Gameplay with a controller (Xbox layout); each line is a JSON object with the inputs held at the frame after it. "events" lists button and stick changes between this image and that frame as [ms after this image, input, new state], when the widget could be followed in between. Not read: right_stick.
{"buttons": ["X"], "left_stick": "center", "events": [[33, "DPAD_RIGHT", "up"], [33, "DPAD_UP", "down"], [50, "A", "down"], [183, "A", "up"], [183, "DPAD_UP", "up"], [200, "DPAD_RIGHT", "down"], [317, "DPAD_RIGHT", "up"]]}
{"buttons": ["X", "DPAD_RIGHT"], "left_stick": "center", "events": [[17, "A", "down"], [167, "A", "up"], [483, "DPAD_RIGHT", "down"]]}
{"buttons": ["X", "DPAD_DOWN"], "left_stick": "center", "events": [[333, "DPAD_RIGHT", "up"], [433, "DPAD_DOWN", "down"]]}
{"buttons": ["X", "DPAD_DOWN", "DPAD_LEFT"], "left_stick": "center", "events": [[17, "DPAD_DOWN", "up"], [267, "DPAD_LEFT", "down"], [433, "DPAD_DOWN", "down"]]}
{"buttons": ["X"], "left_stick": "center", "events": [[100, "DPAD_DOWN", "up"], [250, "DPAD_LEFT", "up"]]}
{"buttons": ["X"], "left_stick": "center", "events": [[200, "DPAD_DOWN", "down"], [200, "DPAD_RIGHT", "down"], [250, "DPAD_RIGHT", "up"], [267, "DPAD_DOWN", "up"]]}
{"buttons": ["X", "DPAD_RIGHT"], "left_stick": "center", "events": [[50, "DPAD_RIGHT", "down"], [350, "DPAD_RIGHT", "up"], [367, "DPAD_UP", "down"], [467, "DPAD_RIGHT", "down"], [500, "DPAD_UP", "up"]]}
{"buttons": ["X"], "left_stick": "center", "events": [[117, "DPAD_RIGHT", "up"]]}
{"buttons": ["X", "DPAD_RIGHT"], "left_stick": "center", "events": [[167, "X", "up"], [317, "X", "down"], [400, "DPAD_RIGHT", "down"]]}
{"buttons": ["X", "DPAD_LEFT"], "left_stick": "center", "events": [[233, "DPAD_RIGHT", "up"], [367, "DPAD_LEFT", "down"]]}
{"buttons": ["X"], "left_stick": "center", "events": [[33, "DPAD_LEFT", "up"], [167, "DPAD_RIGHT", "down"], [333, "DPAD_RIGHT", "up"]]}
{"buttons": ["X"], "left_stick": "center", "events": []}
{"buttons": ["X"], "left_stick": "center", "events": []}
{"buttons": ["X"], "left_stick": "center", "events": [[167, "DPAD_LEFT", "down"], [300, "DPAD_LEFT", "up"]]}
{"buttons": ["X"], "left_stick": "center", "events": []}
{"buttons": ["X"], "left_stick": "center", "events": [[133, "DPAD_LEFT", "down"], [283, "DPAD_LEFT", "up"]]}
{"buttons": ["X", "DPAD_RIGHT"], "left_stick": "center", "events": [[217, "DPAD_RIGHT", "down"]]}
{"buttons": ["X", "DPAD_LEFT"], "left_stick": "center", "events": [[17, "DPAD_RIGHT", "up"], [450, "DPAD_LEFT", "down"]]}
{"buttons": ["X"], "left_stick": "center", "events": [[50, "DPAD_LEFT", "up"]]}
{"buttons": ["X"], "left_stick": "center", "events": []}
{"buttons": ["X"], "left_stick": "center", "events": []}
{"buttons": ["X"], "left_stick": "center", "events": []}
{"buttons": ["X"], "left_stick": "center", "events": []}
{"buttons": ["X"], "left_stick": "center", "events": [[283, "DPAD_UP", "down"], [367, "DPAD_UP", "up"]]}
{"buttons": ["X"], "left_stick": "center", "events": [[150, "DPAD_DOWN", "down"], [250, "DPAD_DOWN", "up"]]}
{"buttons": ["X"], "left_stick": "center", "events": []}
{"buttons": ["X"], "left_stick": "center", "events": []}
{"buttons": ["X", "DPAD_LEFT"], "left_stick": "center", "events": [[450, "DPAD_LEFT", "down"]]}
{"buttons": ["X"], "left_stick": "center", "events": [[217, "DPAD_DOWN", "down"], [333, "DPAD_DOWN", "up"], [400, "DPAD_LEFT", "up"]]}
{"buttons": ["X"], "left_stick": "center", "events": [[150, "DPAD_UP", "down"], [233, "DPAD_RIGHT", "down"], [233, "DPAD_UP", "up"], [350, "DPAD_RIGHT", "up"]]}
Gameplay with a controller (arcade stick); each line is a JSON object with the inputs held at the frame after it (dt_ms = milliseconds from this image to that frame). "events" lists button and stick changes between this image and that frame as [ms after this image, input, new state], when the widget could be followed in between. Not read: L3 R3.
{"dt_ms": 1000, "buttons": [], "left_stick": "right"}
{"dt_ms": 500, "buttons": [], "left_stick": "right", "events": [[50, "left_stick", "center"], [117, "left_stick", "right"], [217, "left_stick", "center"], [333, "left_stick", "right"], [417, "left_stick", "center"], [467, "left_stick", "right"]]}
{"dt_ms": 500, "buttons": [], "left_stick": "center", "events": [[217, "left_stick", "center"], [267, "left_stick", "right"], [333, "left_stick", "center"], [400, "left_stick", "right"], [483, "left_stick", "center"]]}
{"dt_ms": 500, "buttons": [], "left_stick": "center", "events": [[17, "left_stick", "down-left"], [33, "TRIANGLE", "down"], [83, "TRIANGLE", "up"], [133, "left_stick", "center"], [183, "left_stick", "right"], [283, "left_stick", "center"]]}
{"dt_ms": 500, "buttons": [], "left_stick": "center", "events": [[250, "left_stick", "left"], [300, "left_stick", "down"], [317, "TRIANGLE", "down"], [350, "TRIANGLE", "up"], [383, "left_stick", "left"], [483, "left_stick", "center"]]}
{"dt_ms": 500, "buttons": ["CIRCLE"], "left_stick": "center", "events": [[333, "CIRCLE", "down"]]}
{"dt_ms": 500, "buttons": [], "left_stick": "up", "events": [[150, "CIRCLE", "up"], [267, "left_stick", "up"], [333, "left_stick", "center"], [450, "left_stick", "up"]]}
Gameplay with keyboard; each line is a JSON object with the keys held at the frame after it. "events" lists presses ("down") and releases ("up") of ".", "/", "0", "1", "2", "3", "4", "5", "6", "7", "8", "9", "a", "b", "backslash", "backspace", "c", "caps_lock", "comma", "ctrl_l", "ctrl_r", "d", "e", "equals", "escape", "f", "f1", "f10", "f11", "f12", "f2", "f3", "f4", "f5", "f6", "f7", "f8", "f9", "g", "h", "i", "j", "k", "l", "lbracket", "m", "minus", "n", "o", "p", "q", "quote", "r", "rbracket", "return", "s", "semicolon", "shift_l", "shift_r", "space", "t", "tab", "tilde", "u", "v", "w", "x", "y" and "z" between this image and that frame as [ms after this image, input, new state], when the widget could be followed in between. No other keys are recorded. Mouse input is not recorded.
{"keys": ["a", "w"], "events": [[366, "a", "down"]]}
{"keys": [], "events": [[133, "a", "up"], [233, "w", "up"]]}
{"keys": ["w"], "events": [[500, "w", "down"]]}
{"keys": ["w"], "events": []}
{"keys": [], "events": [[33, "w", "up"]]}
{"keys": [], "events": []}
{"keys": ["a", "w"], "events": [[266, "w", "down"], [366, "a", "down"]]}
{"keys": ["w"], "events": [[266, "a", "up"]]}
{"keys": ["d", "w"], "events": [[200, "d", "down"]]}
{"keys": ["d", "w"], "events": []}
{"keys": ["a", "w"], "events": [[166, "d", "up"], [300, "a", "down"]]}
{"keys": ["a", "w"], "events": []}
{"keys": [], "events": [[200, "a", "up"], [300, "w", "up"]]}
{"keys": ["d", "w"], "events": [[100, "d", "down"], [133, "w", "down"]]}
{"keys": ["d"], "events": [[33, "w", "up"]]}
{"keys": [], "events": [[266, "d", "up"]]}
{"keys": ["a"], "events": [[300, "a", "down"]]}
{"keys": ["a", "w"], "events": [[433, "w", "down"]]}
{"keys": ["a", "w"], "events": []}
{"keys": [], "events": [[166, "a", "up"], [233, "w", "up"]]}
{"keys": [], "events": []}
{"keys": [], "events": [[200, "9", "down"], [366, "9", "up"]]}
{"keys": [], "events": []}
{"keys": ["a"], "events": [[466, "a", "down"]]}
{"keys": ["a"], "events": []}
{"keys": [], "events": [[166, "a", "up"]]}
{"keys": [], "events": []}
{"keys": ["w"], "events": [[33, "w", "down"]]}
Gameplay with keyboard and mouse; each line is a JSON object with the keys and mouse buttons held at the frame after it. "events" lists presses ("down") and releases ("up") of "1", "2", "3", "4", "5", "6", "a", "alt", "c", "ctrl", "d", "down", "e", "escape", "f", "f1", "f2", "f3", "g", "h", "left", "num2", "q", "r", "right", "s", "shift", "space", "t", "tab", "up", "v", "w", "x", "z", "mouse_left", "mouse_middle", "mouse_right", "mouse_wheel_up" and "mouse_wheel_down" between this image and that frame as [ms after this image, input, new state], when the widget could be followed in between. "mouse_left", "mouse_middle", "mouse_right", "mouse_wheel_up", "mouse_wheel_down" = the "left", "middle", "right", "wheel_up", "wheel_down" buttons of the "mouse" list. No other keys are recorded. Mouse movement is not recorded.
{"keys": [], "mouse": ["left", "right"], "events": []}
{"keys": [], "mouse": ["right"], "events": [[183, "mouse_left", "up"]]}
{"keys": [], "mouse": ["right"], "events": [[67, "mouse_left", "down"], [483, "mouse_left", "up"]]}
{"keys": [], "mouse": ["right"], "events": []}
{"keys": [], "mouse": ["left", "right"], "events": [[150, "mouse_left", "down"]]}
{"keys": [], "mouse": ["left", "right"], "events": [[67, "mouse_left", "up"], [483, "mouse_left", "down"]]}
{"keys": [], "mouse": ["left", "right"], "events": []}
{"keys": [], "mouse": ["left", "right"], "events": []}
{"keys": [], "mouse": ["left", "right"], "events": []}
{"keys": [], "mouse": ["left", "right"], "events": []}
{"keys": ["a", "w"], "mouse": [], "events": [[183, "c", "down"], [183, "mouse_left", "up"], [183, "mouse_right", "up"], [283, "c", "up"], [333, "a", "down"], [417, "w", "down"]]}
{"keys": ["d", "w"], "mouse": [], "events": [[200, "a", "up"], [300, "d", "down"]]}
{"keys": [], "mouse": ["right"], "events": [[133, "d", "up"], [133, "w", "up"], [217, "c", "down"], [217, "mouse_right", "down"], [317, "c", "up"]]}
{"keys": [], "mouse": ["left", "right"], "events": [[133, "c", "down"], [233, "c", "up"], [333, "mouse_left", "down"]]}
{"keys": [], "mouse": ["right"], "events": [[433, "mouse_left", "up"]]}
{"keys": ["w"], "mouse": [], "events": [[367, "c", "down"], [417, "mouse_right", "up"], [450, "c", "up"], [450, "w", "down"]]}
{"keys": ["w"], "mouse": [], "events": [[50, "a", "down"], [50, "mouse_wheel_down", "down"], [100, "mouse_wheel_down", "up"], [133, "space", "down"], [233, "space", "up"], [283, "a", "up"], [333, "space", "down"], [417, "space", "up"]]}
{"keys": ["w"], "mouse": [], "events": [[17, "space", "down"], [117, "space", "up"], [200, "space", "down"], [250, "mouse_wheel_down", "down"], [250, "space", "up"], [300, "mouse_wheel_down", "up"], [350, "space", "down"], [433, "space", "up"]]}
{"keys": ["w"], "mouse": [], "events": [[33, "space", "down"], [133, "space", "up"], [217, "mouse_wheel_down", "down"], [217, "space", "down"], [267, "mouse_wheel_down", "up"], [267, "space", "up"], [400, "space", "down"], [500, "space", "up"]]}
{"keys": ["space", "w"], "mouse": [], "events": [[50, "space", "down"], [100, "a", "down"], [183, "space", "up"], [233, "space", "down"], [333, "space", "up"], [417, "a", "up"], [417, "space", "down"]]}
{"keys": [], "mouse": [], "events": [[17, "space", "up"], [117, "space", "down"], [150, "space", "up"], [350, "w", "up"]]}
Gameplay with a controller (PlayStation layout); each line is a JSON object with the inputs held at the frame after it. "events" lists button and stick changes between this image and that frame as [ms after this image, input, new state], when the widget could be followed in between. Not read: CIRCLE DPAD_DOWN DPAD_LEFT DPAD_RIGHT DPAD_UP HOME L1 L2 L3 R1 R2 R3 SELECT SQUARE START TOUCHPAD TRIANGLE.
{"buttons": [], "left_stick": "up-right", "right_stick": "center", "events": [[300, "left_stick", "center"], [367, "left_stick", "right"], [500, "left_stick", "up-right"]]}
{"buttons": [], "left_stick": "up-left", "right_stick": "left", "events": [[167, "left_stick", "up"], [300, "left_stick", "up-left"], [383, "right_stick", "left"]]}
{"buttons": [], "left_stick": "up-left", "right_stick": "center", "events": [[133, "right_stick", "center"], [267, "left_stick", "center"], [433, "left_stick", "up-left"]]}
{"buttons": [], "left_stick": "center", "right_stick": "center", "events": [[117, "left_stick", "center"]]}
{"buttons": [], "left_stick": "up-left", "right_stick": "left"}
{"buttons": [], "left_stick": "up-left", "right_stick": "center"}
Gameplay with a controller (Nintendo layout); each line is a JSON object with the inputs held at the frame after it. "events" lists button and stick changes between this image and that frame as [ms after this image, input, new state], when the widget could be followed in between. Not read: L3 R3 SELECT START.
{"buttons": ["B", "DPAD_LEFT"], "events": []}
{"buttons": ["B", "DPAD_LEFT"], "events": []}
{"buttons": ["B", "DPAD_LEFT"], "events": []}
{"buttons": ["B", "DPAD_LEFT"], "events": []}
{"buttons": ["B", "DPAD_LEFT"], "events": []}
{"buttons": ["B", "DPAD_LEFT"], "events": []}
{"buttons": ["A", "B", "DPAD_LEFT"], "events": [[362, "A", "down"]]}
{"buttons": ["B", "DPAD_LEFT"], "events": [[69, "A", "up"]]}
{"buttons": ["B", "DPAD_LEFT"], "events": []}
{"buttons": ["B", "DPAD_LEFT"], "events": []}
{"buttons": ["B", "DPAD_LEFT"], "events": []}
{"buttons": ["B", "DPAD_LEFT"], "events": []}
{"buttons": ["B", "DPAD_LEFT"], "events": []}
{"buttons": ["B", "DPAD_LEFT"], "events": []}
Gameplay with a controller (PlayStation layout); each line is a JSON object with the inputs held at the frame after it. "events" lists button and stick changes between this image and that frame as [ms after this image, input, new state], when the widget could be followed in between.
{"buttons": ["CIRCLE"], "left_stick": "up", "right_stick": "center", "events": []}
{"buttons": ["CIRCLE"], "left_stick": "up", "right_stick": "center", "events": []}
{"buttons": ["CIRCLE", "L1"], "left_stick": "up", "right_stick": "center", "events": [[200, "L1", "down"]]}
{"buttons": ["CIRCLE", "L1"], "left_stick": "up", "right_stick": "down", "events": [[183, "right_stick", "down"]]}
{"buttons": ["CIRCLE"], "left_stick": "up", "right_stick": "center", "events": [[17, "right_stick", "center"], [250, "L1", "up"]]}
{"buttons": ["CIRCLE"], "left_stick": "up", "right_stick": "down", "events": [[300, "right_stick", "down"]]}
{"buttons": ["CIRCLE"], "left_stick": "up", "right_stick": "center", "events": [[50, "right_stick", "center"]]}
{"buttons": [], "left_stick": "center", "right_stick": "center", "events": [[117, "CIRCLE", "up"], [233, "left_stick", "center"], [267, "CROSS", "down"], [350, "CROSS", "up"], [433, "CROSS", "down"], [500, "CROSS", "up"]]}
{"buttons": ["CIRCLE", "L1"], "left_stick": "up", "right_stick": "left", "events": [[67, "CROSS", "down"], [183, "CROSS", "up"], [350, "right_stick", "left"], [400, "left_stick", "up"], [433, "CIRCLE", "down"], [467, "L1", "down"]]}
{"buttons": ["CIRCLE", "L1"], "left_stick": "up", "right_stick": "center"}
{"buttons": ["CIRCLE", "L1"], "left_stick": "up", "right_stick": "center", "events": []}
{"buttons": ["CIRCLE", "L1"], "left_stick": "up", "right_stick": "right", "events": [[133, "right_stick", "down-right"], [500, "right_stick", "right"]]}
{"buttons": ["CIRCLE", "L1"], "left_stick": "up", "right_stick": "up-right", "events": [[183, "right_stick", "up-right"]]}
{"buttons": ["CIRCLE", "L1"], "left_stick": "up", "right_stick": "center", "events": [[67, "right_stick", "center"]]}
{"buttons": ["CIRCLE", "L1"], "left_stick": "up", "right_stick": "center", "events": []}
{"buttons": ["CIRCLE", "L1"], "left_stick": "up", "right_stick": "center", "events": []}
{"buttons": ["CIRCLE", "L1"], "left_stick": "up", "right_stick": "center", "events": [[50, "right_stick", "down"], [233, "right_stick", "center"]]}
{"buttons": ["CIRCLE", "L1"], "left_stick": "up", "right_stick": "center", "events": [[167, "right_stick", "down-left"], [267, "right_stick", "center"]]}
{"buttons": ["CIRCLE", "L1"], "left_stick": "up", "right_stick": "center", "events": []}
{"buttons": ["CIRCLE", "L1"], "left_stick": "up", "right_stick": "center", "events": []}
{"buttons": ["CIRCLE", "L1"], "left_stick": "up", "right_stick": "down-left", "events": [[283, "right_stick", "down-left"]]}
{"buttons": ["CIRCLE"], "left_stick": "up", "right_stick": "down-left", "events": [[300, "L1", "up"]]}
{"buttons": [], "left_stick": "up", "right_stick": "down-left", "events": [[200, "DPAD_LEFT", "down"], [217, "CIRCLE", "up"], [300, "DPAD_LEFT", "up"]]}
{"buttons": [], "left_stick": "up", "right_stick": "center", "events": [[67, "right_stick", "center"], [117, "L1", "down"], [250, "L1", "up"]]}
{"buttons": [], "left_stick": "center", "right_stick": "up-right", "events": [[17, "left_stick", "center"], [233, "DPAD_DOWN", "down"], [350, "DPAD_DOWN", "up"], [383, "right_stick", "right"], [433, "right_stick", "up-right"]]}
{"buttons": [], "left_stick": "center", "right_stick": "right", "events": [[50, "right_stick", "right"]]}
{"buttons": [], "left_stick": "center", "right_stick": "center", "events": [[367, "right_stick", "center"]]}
::::
TASK OBJECTIVE: Copy every line of the material in which the word "CROSS" occurs.

REPLY:
{"buttons": [], "left_stick": "center", "right_stick": "center", "events": [[117, "CIRCLE", "up"], [233, "left_stick", "center"], [267, "CROSS", "down"], [350, "CROSS", "up"], [433, "CROSS", "down"], [500, "CROSS", "up"]]}
{"buttons": ["CIRCLE", "L1"], "left_stick": "up", "right_stick": "left", "events": [[67, "CROSS", "down"], [183, "CROSS", "up"], [350, "right_stick", "left"], [400, "left_stick", "up"], [433, "CIRCLE", "down"], [467, "L1", "down"]]}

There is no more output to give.